**ABOUT THIS TASK**
Rewrite the lines beginning with the line containing "Quais são os" and ending with the line containing "Cargando mapa...", swapping "Visa Gold" for "Visa Platinum" and keeping everything else the same. Omit the pictures from your answer.

━━━━━ INPUT DATA

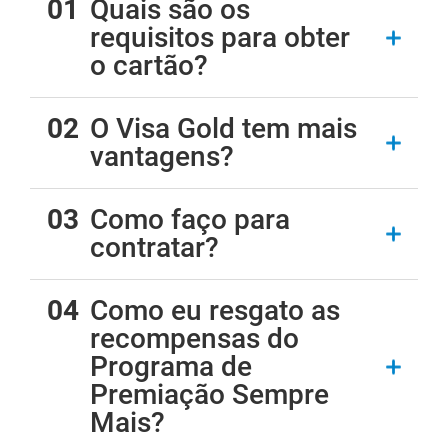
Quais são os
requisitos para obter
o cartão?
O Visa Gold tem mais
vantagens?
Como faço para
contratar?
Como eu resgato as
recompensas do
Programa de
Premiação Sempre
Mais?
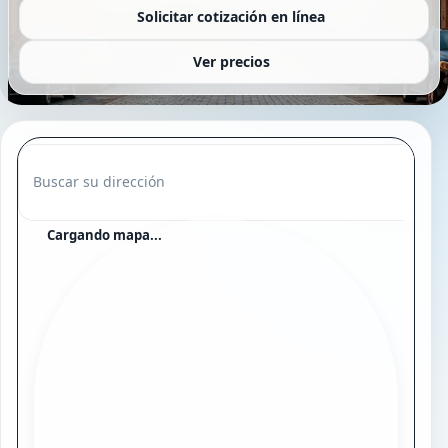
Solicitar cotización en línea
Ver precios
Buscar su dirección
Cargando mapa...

━━━━━━━━━━
━━━━━ INPUT DATA

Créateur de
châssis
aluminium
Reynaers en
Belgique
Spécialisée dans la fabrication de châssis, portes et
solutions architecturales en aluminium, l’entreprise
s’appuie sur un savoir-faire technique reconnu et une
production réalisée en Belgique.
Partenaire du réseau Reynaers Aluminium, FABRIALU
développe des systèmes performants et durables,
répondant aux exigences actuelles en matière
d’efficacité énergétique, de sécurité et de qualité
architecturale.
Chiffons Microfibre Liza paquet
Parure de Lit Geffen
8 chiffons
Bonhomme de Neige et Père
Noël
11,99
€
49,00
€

━━━━━━━━━━
━━━━━ INPUT DATA

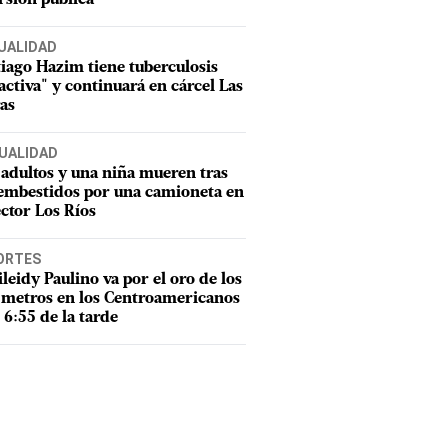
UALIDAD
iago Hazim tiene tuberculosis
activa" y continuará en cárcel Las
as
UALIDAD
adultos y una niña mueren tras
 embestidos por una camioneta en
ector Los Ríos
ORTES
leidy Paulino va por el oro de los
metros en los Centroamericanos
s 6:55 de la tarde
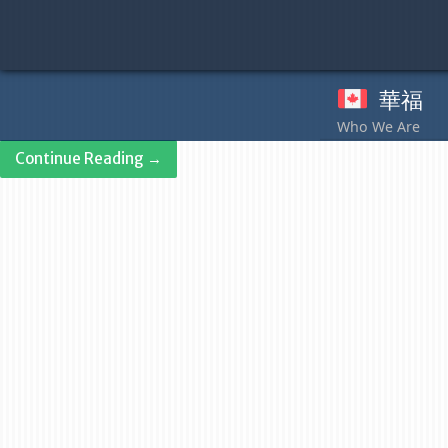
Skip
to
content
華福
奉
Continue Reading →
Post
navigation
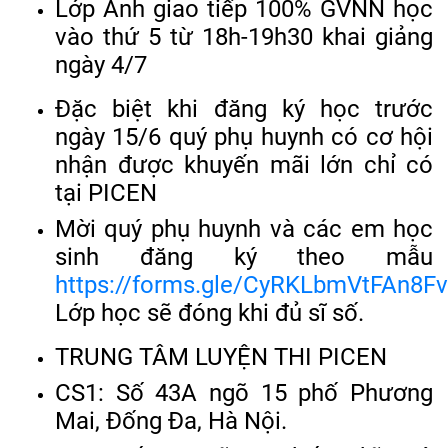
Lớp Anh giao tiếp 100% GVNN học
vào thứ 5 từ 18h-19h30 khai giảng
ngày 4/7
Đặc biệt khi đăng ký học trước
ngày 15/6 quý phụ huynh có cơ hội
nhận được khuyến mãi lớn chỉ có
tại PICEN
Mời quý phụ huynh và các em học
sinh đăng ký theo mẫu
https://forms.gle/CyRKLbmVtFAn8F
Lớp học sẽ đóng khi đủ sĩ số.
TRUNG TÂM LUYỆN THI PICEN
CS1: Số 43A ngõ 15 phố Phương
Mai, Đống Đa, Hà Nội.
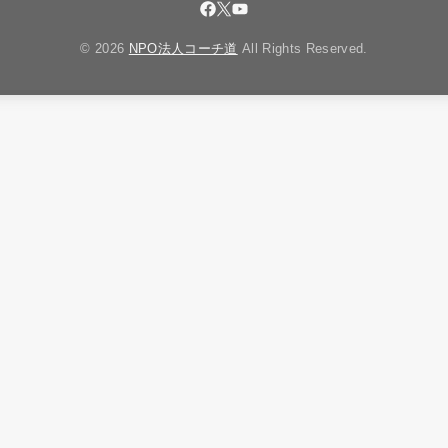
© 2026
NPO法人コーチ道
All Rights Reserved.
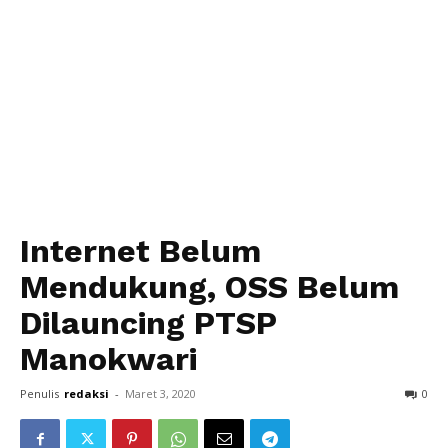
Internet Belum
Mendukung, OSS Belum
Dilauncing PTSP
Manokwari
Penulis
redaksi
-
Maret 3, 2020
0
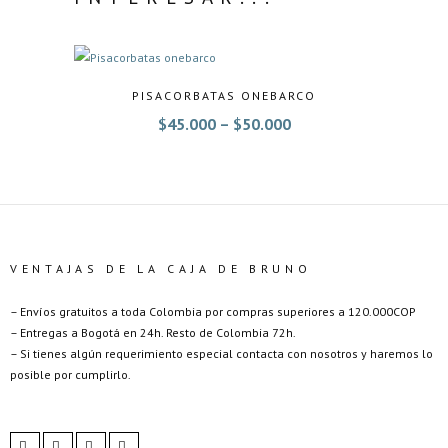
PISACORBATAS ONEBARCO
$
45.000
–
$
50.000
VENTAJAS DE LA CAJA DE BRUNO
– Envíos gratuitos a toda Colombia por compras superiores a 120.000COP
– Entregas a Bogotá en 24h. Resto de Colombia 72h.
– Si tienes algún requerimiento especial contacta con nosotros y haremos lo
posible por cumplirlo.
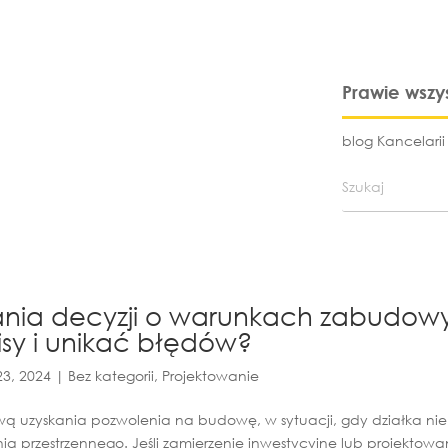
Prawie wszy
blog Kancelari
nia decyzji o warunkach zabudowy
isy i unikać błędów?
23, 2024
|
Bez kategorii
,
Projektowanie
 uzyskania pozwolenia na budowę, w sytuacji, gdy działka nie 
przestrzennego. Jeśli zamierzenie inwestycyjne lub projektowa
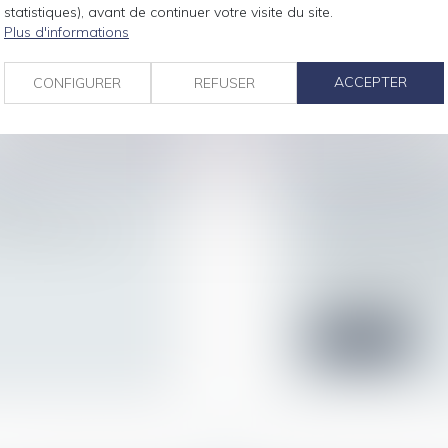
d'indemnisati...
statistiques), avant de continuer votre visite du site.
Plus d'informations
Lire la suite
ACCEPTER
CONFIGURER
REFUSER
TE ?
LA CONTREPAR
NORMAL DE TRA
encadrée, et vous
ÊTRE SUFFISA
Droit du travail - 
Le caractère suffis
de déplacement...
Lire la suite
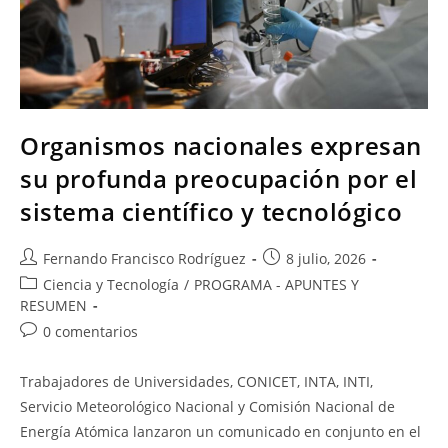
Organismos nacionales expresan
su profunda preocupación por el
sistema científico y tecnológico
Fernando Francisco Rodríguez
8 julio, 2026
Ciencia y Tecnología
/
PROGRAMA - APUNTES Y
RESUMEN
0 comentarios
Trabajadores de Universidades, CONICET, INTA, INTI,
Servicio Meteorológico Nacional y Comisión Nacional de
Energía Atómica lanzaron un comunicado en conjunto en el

━━━━━━━━━━

**YOUR SOLUTION**
Quais são os
requisitos para obter
o cartão?
O Visa Platinum tem mais
vantagens?
Como faço para
contratar?
Como eu resgato as
recompensas do
Programa de
Premiação Sempre
Mais?
Solicitar cotización en línea
Ver precios
Buscar su dirección
Cargando mapa...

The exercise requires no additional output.